**What to do:** What you output must match the entries exactly, apart from the pictures, which are left out.

[Items from a data source]
════════════════

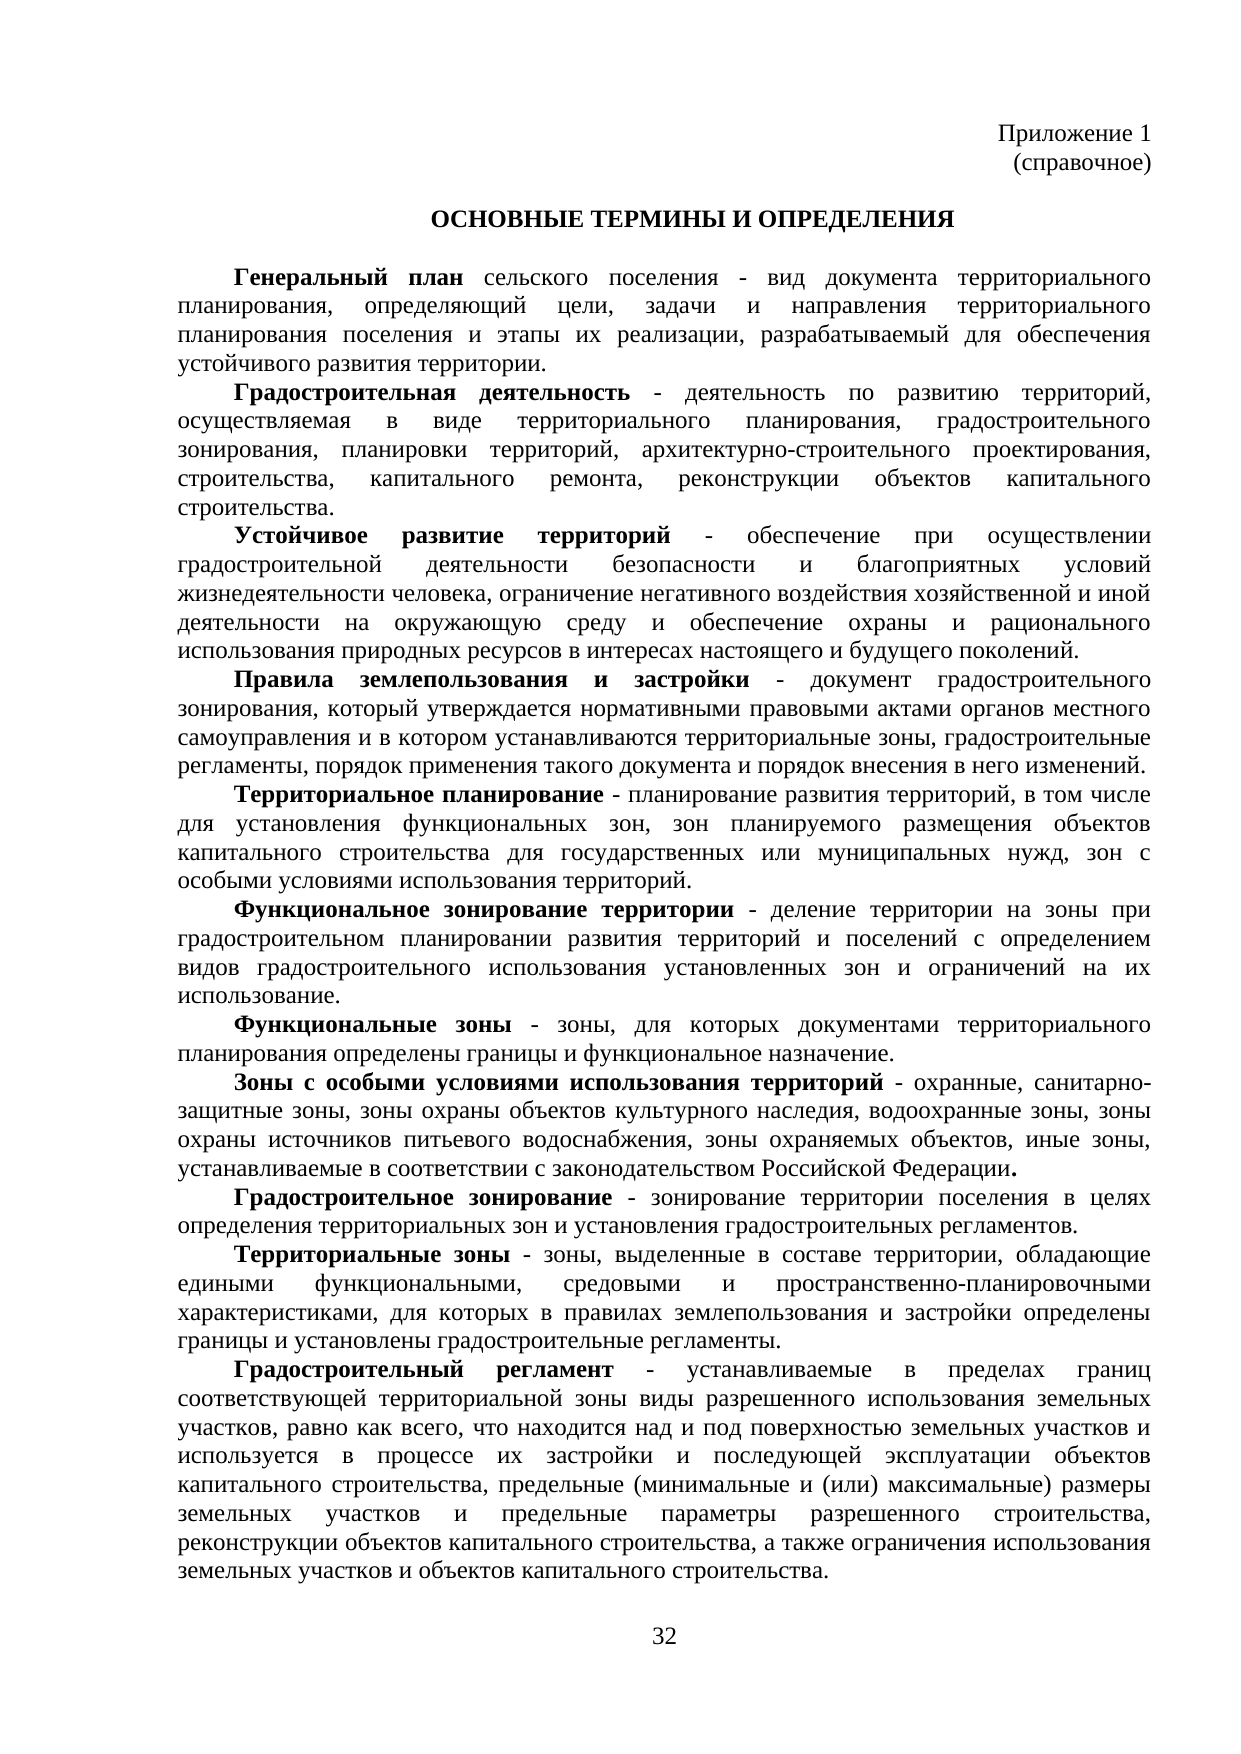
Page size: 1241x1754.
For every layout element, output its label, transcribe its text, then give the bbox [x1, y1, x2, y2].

text ОСНОВНЫЕ ТЕРМИНЫ И ОПРЕДЕЛЕНИЯ [177, 204, 1152, 233]
text Функциональное зонирование территории - деление территории на зоны при градостроительном планировании развития территорий и поселений с определением видов градостроительного использования установленных зон и ограничений на их использование. [177, 894, 1152, 1009]
text Приложение 1 [177, 118, 1152, 147]
text Градостроительное зонирование - зонирование территории поселения в целях определения территориальных зон и установления градостроительных регламентов. [177, 1182, 1152, 1239]
text Территориальное планирование - планирование развития территорий, в том числе для установления функциональных зон, зон планируемого размещения объектов капитального строительства для государственных или муниципальных нужд, зон с особыми условиями использования территорий. [177, 779, 1152, 894]
text Генеральный план сельского поселения - вид документа территориального планирования, определяющий цели, задачи и направления территориального планирования поселения и этапы их реализации, разрабатываемый для обеспечения устойчивого развития территории. [177, 262, 1152, 377]
text Градостроительная деятельность - деятельность по развитию территорий, осуществляемая в виде территориального планирования, градостроительного зонирования, планировки территорий, архитектурно-строительного проектирования, строительства, капитального ремонта, реконструкции объектов капитального строительства. [177, 377, 1152, 521]
text Градостроительный регламент - устанавливаемые в пределах границ соответствующей территориальной зоны виды разрешенного использования земельных участков, равно как всего, что находится над и под поверхностью земельных участков и используется в процессе их застройки и последующей эксплуатации объектов капитального строительства, предельные (минимальные и (или) максимальные) размеры земельных участков и предельные параметры разрешенного строительства, реконструкции объектов капитального строительства, а также ограничения использования земельных участков и объектов капитального строительства. [177, 1354, 1152, 1584]
text Правила землепользования и застройки - документ градостроительного зонирования, который утверждается нормативными правовыми актами органов местного самоуправления и в котором устанавливаются территориальные зоны, градостроительные регламенты, порядок применения такого документа и порядок внесения в него изменений. [177, 664, 1152, 779]
text (справочное) [177, 147, 1152, 176]
text Территориальные зоны - зоны, выделенные в составе территории, обладающие едиными функциональными, средовыми и пространственно-планировочными характеристиками, для которых в правилах землепользования и застройки определены границы и установлены градостроительные регламенты. [177, 1239, 1152, 1354]
text Функциональные зоны - зоны, для которых документами территориального планирования определены границы и функциональное назначение. [177, 1009, 1152, 1067]
text Устойчивое развитие территорий - обеспечение при осуществлении градостроительной деятельности безопасности и благоприятных условий жизнедеятельности человека, ограничение негативного воздействия хозяйственной и иной деятельности на окружающую среду и обеспечение охраны и рационального использования природных ресурсов в интересах настоящего и будущего поколений. [177, 521, 1152, 664]
text Зоны с особыми условиями использования территорий - охранные, санитарно-защитные зоны, зоны охраны объектов культурного наследия, водоохранные зоны, зоны охраны источников питьевого водоснабжения, зоны охраняемых объектов, иные зоны, устанавливаемые в соответствии с законодательством Российской Федерации. [177, 1067, 1152, 1182]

════════════════

**Result below:**
Page size: 1241x1754.
For every layout element, output its label, transcribe its text, then give the bbox [x1, y1, x2, y2].

text ОСНОВНЫЕ ТЕРМИНЫ И ОПРЕДЕЛЕНИЯ [177, 204, 1152, 233]
text Функциональное зонирование территории - деление территории на зоны при градостроительном планировании развития территорий и поселений с определением видов градостроительного использования установленных зон и ограничений на их использование. [177, 894, 1152, 1009]
text Приложение 1 [177, 118, 1152, 147]
text Градостроительное зонирование - зонирование территории поселения в целях определения территориальных зон и установления градостроительных регламентов. [177, 1182, 1152, 1239]
text Территориальное планирование - планирование развития территорий, в том числе для установления функциональных зон, зон планируемого размещения объектов капитального строительства для государственных или муниципальных нужд, зон с особыми условиями использования территорий. [177, 779, 1152, 894]
text Генеральный план сельского поселения - вид документа территориального планирования, определяющий цели, задачи и направления территориального планирования поселения и этапы их реализации, разрабатываемый для обеспечения устойчивого развития территории. [177, 262, 1152, 377]
text Градостроительная деятельность - деятельность по развитию территорий, осуществляемая в виде территориального планирования, градостроительного зонирования, планировки территорий, архитектурно-строительного проектирования, строительства, капитального ремонта, реконструкции объектов капитального строительства. [177, 377, 1152, 521]
text Градостроительный регламент - устанавливаемые в пределах границ соответствующей территориальной зоны виды разрешенного использования земельных участков, равно как всего, что находится над и под поверхностью земельных участков и используется в процессе их застройки и последующей эксплуатации объектов капитального строительства, предельные (минимальные и (или) максимальные) размеры земельных участков и предельные параметры разрешенного строительства, реконструкции объектов капитального строительства, а также ограничения использования земельных участков и объектов капитального строительства. [177, 1354, 1152, 1584]
text Правила землепользования и застройки - документ градостроительного зонирования, который утверждается нормативными правовыми актами органов местного самоуправления и в котором устанавливаются территориальные зоны, градостроительные регламенты, порядок применения такого документа и порядок внесения в него изменений. [177, 664, 1152, 779]
text (справочное) [177, 147, 1152, 176]
text Территориальные зоны - зоны, выделенные в составе территории, обладающие едиными функциональными, средовыми и пространственно-планировочными характеристиками, для которых в правилах землепользования и застройки определены границы и установлены градостроительные регламенты. [177, 1239, 1152, 1354]
text Функциональные зоны - зоны, для которых документами территориального планирования определены границы и функциональное назначение. [177, 1009, 1152, 1067]
text Устойчивое развитие территорий - обеспечение при осуществлении градостроительной деятельности безопасности и благоприятных условий жизнедеятельности человека, ограничение негативного воздействия хозяйственной и иной деятельности на окружающую среду и обеспечение охраны и рационального использования природных ресурсов в интересах настоящего и будущего поколений. [177, 521, 1152, 664]
text Зоны с особыми условиями использования территорий - охранные, санитарно-защитные зоны, зоны охраны объектов культурного наследия, водоохранные зоны, зоны охраны источников питьевого водоснабжения, зоны охраняемых объектов, иные зоны, устанавливаемые в соответствии с законодательством Российской Федерации. [177, 1067, 1152, 1182]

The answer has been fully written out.